The differences among patents, copyrights, and trademarks can be confusing. A patent grants an inventor sole rights to a new idea, new method, or new process. A copyright grants authors, musicians, and artists the exclusive rights to publish and sell literary, musical, or artistic works. Copyrights cover artistic, dramatic, musical, literary, and other scholarly works—both published and unpublished. A trademark is a word, phrase, slogan, design, or symbol that is used to identify merchandise and is used to distinguish merchandise from competing products. Trademarks indicate the source of a product (i.e., brand names).

A trademark was the first way a tradesman identified his goods and services. Greeks, Romans, Egyptians, and the Chinese used these markings to identify the maker of a product so that a buyer would know the workmanship of the goods or services that he or she was buying.

One of the first trademark laws was The Bakers Marking Law passed in England in 1266 under the reign of King Henry III. The Bakers Marking Law required bread makers to mark their work with either pinpricks or stamps. Nearly a century later in 1363, silversmiths were required to mark their products as well. Soon after, bottle makers and porcelain manufacturers were also obligated to mark their products.

Nearly four centuries after The Bankers Marking Law was enacted, one of the first cases of a trademark infringement appeared before the courts in England. A trademark infringement is an action of another that violates the trademark of a trademark holder. In the 1618 case, a company that made a lower-quality cloth tried to pass their product off as their higher-quality competitor's in the marketplace through the use of their markings.

The History of Inventions

An invention has three distinct characteristics. These are

  1. Problem. Every invention (including patents) has to solve a specific problem.

  2. Solution. An invention must solve a specific problem using an idea that those skilled in the art have not yet considered, which is subjective and the basis for many legal challenges to an invention.

  3. Novelty. The solution to the specific problem must be novel.

The first patents were granted during the Renaissance period in Italy. Venice granted ten-year patents on silk making devices as far back as the 1200s.

Britain has the oldest formal patent system. During the fifteenth century, the government granted patents to specific persons or groups. The earliest known English patent was given to Flemish-born John of Utynam in 1449 for a method of making stained glass that had not previously been used in England. To receive a patent was to receive a favor from the ruling monarch. In exchange for Utynam's patent, he was to teach craftsmen in England his method. The practice of teaching others and passing on information continues today as part of the patent process (see Chapter 4, "Invention Teams").

A patent in the fifteenth century was different than a patent today. The word "patent" originally came from the Latin "litterae patentes," meaning open letter. Patents during the Middle Ages were literally letters stamped with the king's seal of approval. They were left open so that anyone could come and read them and see or challenge their validity. This was the state of Utynam's patent.

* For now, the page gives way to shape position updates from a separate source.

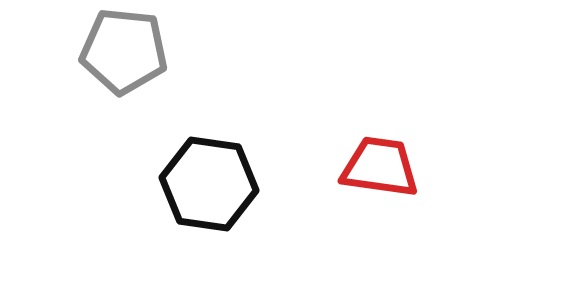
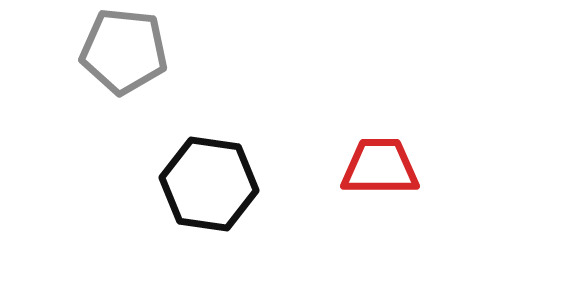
red trapezoid: rotated 8 degrees counterclockwise
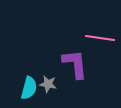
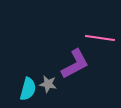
purple L-shape: rotated 68 degrees clockwise
cyan semicircle: moved 1 px left, 1 px down
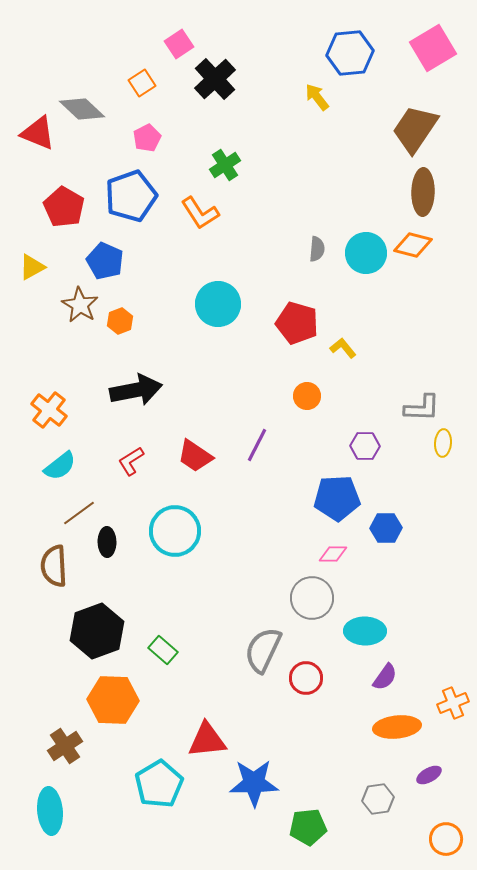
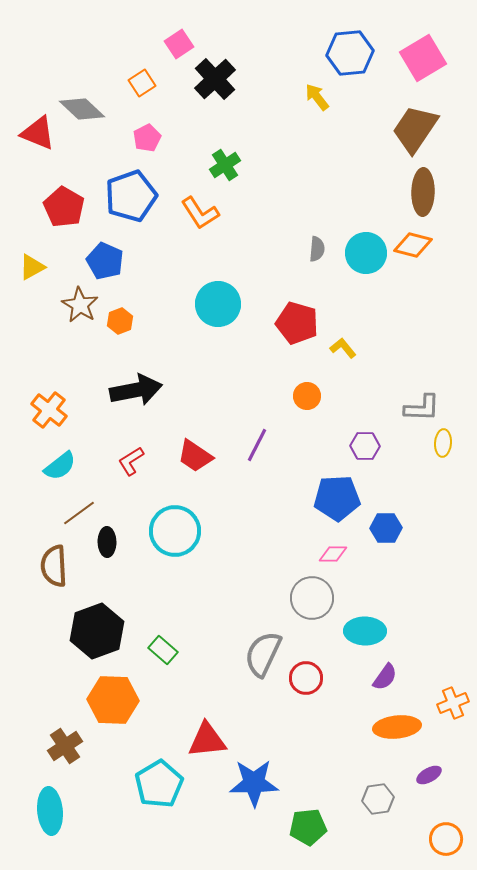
pink square at (433, 48): moved 10 px left, 10 px down
gray semicircle at (263, 650): moved 4 px down
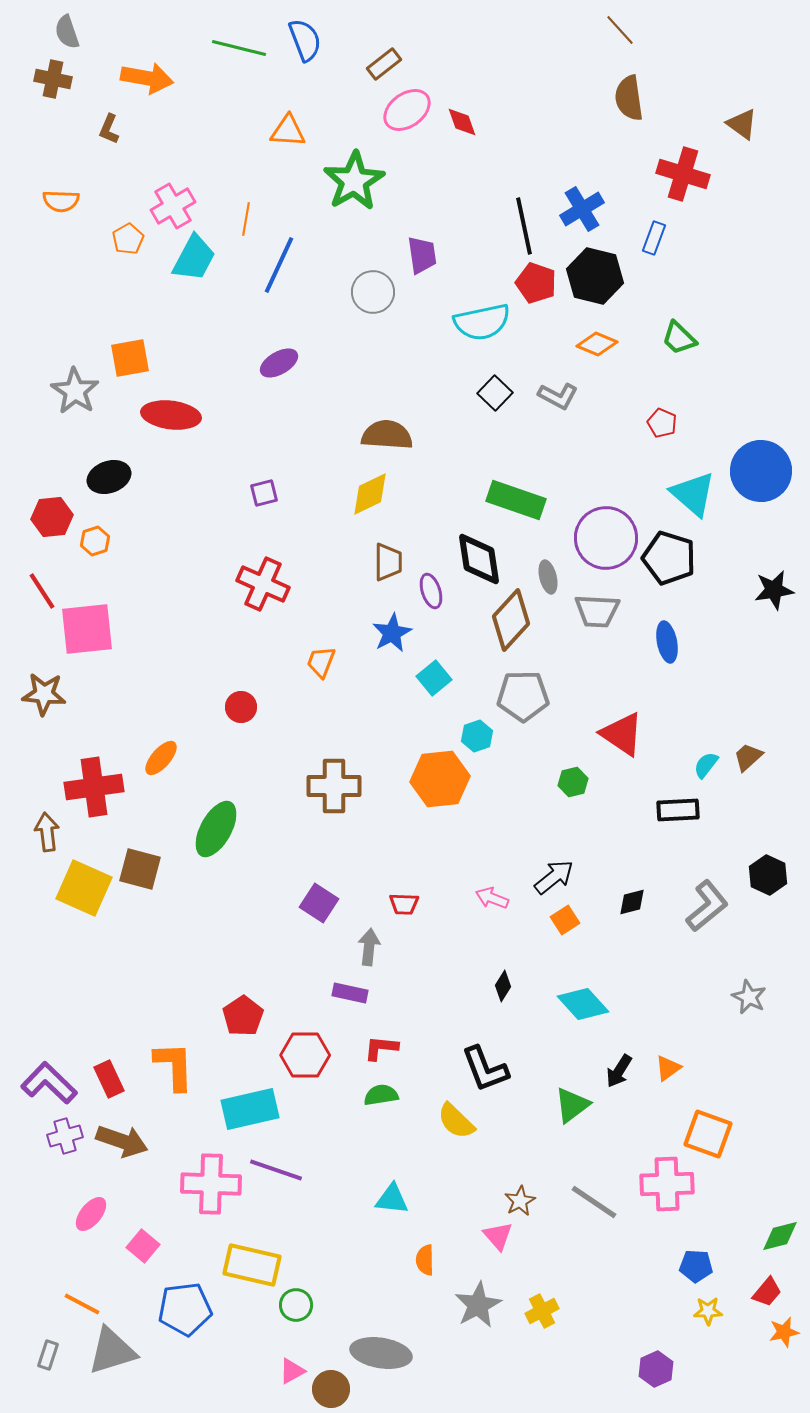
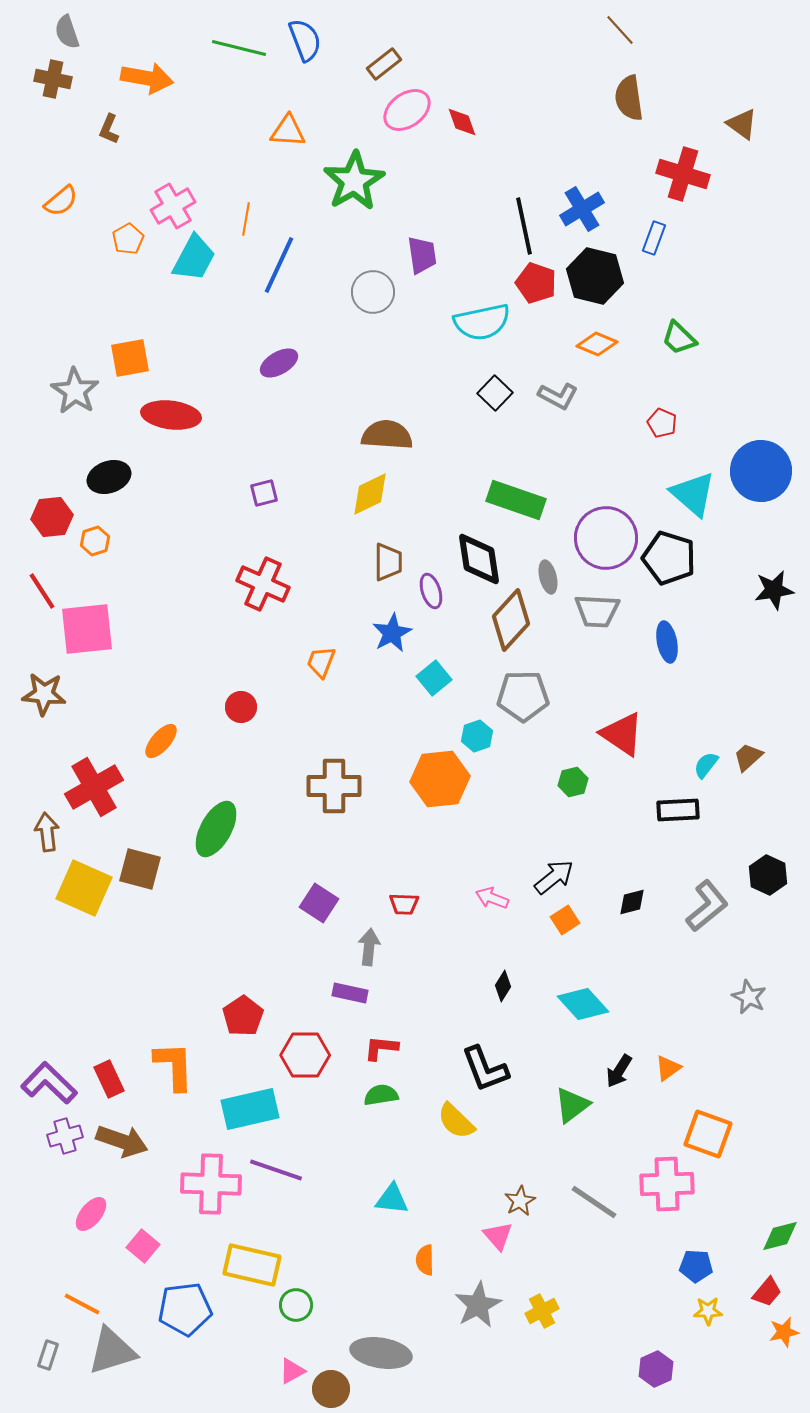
orange semicircle at (61, 201): rotated 42 degrees counterclockwise
orange ellipse at (161, 758): moved 17 px up
red cross at (94, 787): rotated 22 degrees counterclockwise
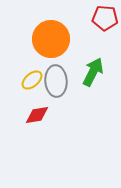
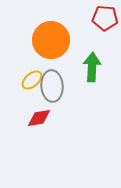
orange circle: moved 1 px down
green arrow: moved 1 px left, 5 px up; rotated 24 degrees counterclockwise
gray ellipse: moved 4 px left, 5 px down
red diamond: moved 2 px right, 3 px down
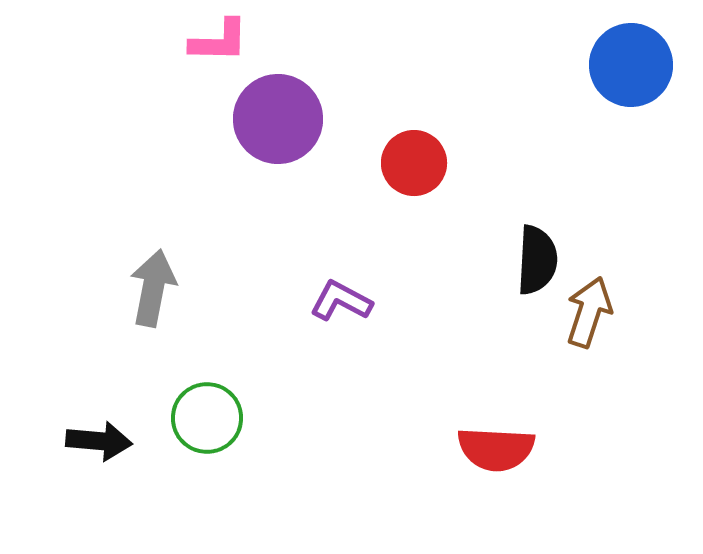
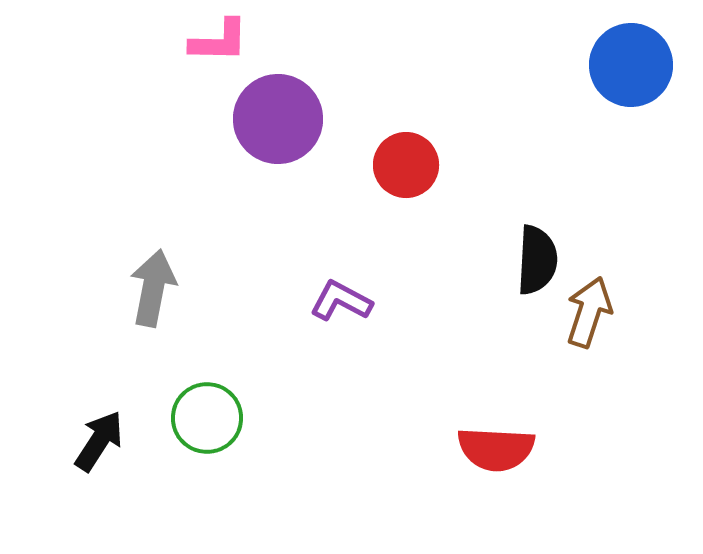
red circle: moved 8 px left, 2 px down
black arrow: rotated 62 degrees counterclockwise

The state of being of a simple, literal letter has changed drastically since that time, but the meaning also has changed.

During the fifteenth century, receiving a patent also meant that the person received royal consent for a monopoly on that product. (A monopoly is when a group has exclusive control over certain manufactured goods or services.) This was a problem because merchants were granted patents for common products that were already in existence such as soap, glass, iron, and paper.